Five great craft spiraled smoothly downward. The first sunrays flashed off gilt figureheads, bold on sharp gondola prows, and rioted along the extravagant designs painted on gas bags. Sails and rudders were unbelievably white across the last western darkness.
“Hullo, there,” said Loklann. He had been studying the harbor through his telescope. “Something new. What could it be?”
He offered the tube to Robra, who held it to his remaining eye. Within the glass circle lay a stone dock and warehouses, centuries old, from the days of the Perio’s greatness. Less than a fourth of their capacity was used now. The normal clutter of wretched little fishing craft, a single coasting schooner … and yes, by Oktai the Stormbringer, a monster thing, bigger than a whale, seven masts that were impossibly tall!
“I don’t know.” The mate lowered the telescope. “A foreigner? But where from? Nowhere in this continent—”
“I never saw any arrangement like that,” said Loklann. “Square sails on the topmasts, fore-and-aft below.” He stroked his short beard. It burned like spun copper in the morning light; he was one of the fair-haired blue-eyed men, rare even among the Sky People and unheard of elsewhere. “Of course,” he said, “we’re no experts on water craft. We only see them in passing.” A not unamiable contempt rode his words: sailors made good slaves, at least, but naturally the only fit vehicle for a fighting man was a rover abroad and a horse at home.
“Probably a trader,” he decided. “We’ll capture it if possible.”
H
e turned his attention to more urgent problems. He had no map of S’ Antón, had never even seen it before. This was the farthest south any Sky People had yet gone plundering, and almost as far as any had ever visited; in bygone days aircraft were still too primitive and the Perio too strong. Thus Loklann must scan the city from far above, through drifting white vapors, and make his plan on the spot. Nor could it be very complicated, for he had only signal flags and a barrel-chested hollerer with a megaphone to pass orders to the other vessels.
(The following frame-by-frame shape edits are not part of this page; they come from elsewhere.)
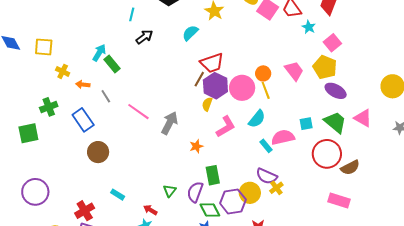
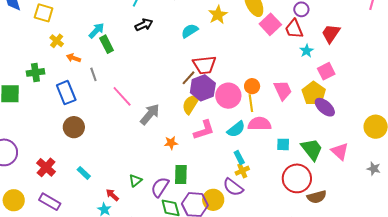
purple ellipse: (336, 91) -> (325, 107), moved
yellow semicircle: (207, 104) -> (191, 104), size x1.5
pink semicircle: (283, 137) -> (260, 124), moved
yellow cross: (276, 188) -> (242, 171), moved
red cross: (85, 211) -> (46, 167), moved, turned -30

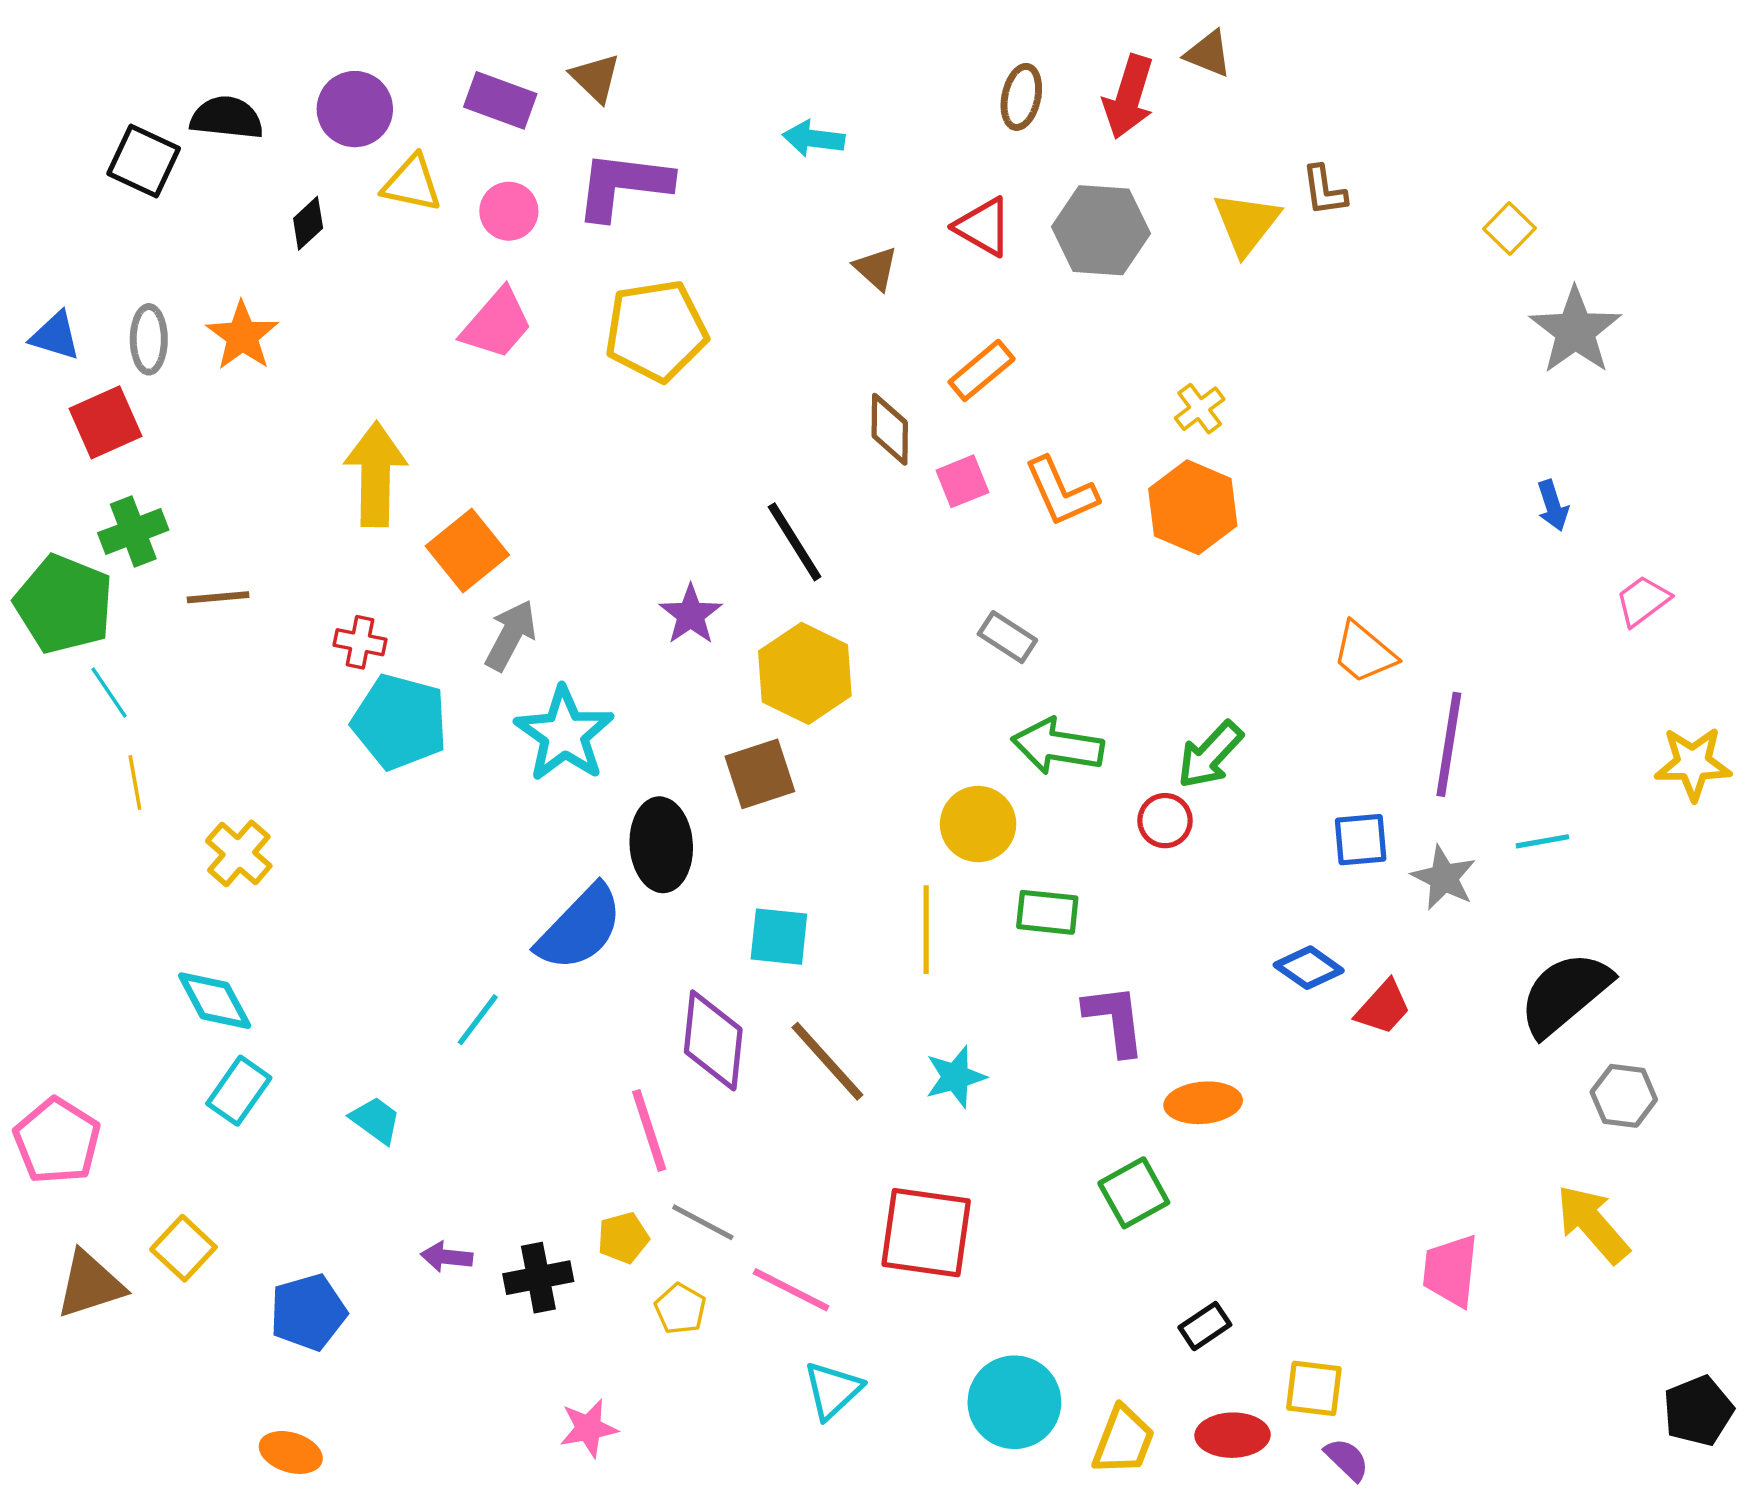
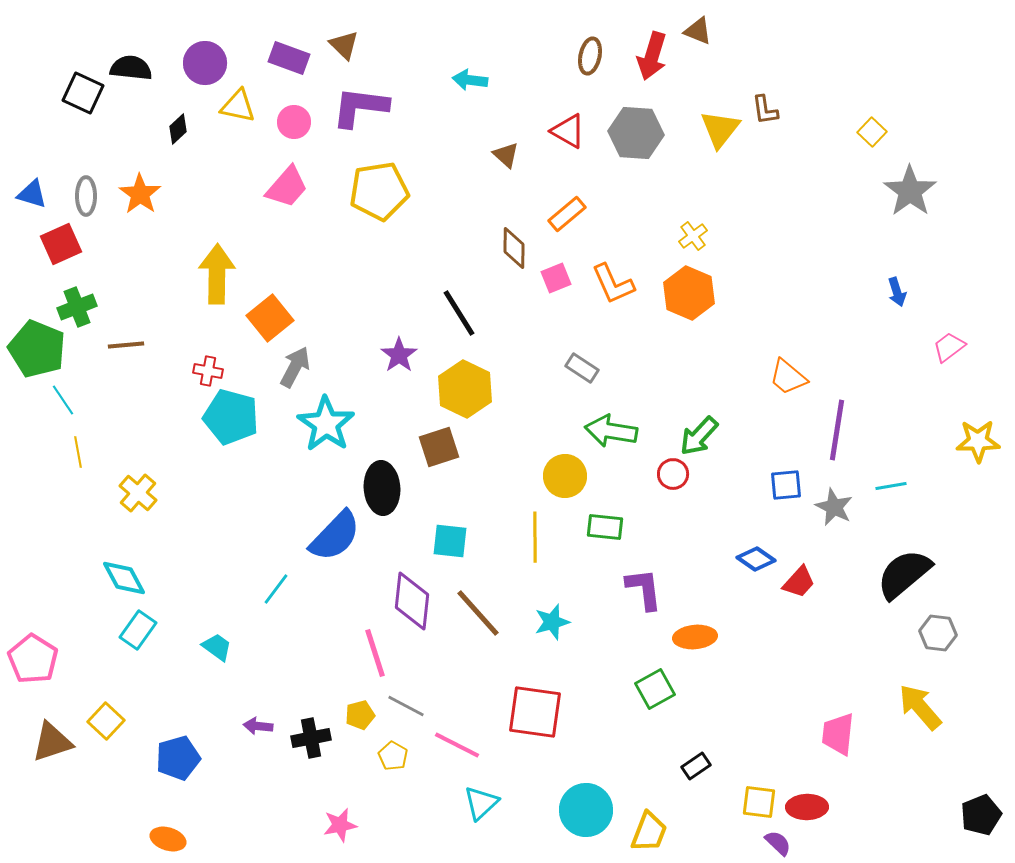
red ellipse: (1233, 1435) -> (807, 807), moved

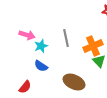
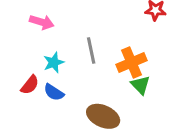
pink arrow: (27, 35) -> (42, 22), moved
red semicircle: (25, 87) -> (30, 85), moved

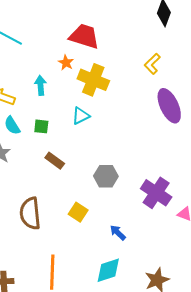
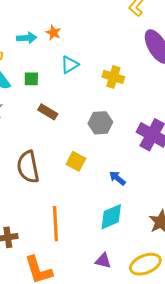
orange star: (66, 63) -> (53, 33), moved
yellow cross: (93, 80) -> (113, 77), moved, size x0.7
cyan arrow: (41, 85) -> (27, 38), turned 96

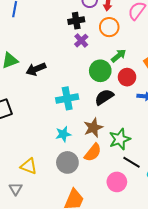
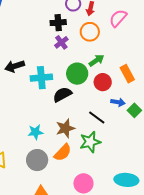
black semicircle: (104, 97) -> (62, 94), moved
cyan cross: (67, 98) -> (41, 78), moved
black line: (131, 162) -> (97, 118), moved

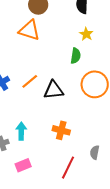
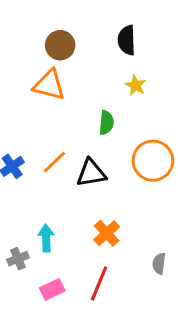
green semicircle: (76, 56) -> (106, 123), moved
orange cross: (61, 130) -> (107, 233), turned 36
red line: (68, 168) -> (99, 283), moved

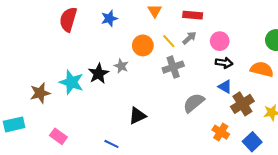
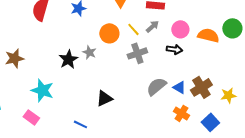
black arrow: (224, 63) -> (174, 49), moved
orange semicircle: (262, 69) -> (208, 35), moved
cyan star: (71, 82) -> (42, 90), moved
blue triangle: (225, 87) -> (179, 87), moved
brown star: (40, 93) -> (14, 58), moved

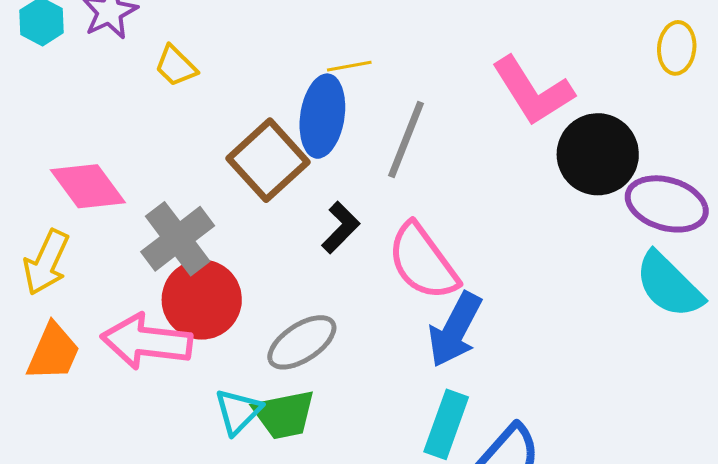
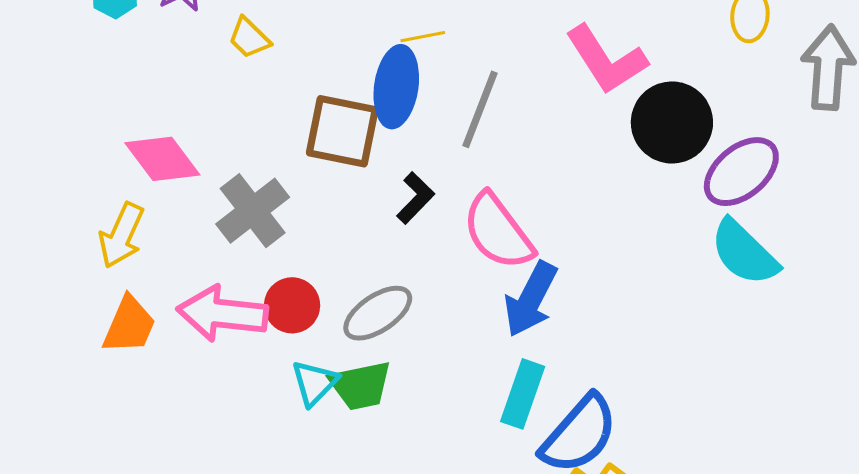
brown square: (268, 160) -> (342, 131), turned -36
purple ellipse: (667, 204) -> (741, 172), turned -56
red circle: (202, 300) -> (292, 305), moved, size x0.7

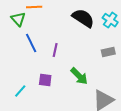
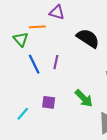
purple line: (55, 50) -> (56, 62), moved

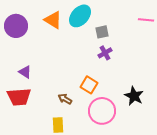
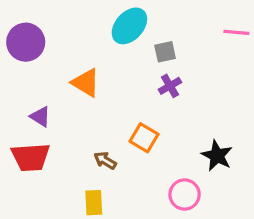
orange triangle: (53, 20) -> (86, 83), moved
pink circle: (102, 111) -> (185, 194), moved, size x0.7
“That big plaza in front of the temple,” he murmured. “Our contingent will land there. Let the Stormcloud men tackle that big building east of it … see … it looks like a chief’s dwelling. Over there, along the north wall, typical barracks and parade ground—Coyote can deal with the soldiers. Let the Witch of Heaven men land on the docks, seize the seaward gun emplacements and that strange vessel, then join the attack on the garrison. Fire Elk’s crew should land inside the east city gate and send a detachment to the south gate, to bottle in the civilian population. Having occupied the plaza, I’ll send reinforcements wherever they’re needed. All clear?”
He snapped down his goggles. Some of the big men crowding about him wore chain armor, but he preferred a cuirass of hardened leather, Mong style; it was nearly as strong and a lot lighter. He was armed with a pistol, but had more faith in his battle ax. An archer could shoot almost as fast as a gun, as accurately—and firearms were getting fabulously expensive to operate as sulfur sources dwindled.
He felt a tightness which was like being a little boy again, opening presents on Midwinter Morning. Oktai knew what treasures he would find, of gold, cloth, tools, slaves, of battle and high deeds and eternal fame. Possibly death. Someday he was sure to die in combat; he had sacrificed so much to his josses, they wouldn’t grudge him war-death and a chance to be reborn as a Sky Man.
“Let’s go!” he said.
He sprang up on a gallery rail and over. For a moment the world pinwheeled; now the city was on top and now again his Buffalo streaked past. Then he pulled the ripcord and his harness slammed him to steadiness. Around him, air bloomed with scarlet parachutes. He gauged the wind and tugged a line, guiding himself down.